Review: iText DITO

Editorial Type: Review Date: 2021-12-09 Views: 561 Tags: Document, PDF, Software, Kubernetes, Workflow, iText, DITO PDF Version:
When creating any business document as part of a PDF workflow there is often a trade-off to be made between the various stakeholders involved: the marketing team may focus on branding, logos, colour schemes etc., while the business users will be more concerned with the business logic and functional requirements (for example showing negative figures in red).

The IT team, meanwhile, has had to juggle these demands along with the system specifications for their applications. Traditionally this has often meant a 'de-coupled' development process with lots of emails or other threads and documentation - which in turn slows down deployment and introduces the potential for errors.

iText DITO aims to bring all these strands together into one 'sandbox', making PDF development and deployment a much smoother and more manageable process, with far less IT involvement required. The software includes Java and REST APIs, and the most recent release makes it easy to design and deploy in the kind of Kubernetes environments where high performance, high availability, and high scalability are key.

The company has been around since 2000 with a focus on 'leveraging the power of PDF', and this newest offering is designed to bring a much higher level of convenience and ease of use to PDF creators in businesses of all sizes. With 125 million users there is no doubting iText's expertise. It is rare to see current document generation solutions exploiting the microservices architecture approach; there's no question it makes a difference in terms of flexibility and simplicity for users.

iText DITO essentially comprises an SDK/API, a Manager, and an Editor element. The SDK/API gives developers the flexibility to integrate its functionality into existing processes and can be customised to meet any document workflow requirements. The Manager and Editor are combined in a browser-based interface, with the former allowing management of templates and template resources, SDK/API instances, workspaces, user access and security roles. For template design tasks, the interface switches to the Editor which offers a wide range of tools for advanced formatting and business logic. Using templates makes it easy to share specific styles and resources, so non-technical users needn’t start from a 'blank page' every time - nor do they need to understand the processes going on behind the design screen.

Using templates also means that if there is a change to Terms and Conditions, say, there is no need to wade through every relevant document to make the change - just modify the footer in a composition template, and it will be reflected in all documents which share that footer.

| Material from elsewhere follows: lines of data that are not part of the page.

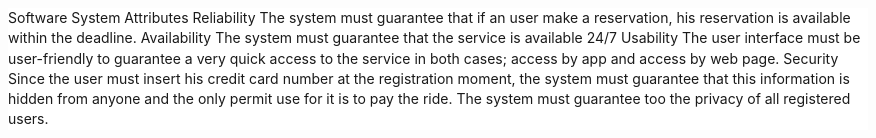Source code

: Software System Attributes
Reliability
The system must guarantee that if an user make a reservation, his reservation is available within the deadline.
Availability
The system must guarantee that the service is available 24/7
Usability
The user interface must be user-friendly to guarantee a very quick access to the service in both cases; access by app and access by web page.
Security
Since the user must insert his credit card number at the registration moment, the system must guarantee that this information is hidden from anyone and the only permit use for it is to pay the ride. The system must guarantee too the privacy of all registered users.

Once designed, a template document can be easily previewed as a PDF populated with representative sample data from a data collection. These are JSON-based data structures that can be associated with multiple templates. Conditional content management allows users to control which data might appear on any given document dependent on the values in those fields; an example might be localised boilerplate in an invoice footer that changes depending on whether it is sent to a UK or US customer.

iText DITO supports version control, so it is easy to see who last altered a template and why - different stakeholders might, for instance, modify a logo or a font, or alter the business logic behind a particular invoice layout.


VERDICT
iText DITO is a hugely flexible and scalable tool: the days of a business unit attempting to design a PDF document and having to send it through numerous iterations with IT before deployment are gone - with iText DITO the entire process can be slickly and easily managed by even non-technical users.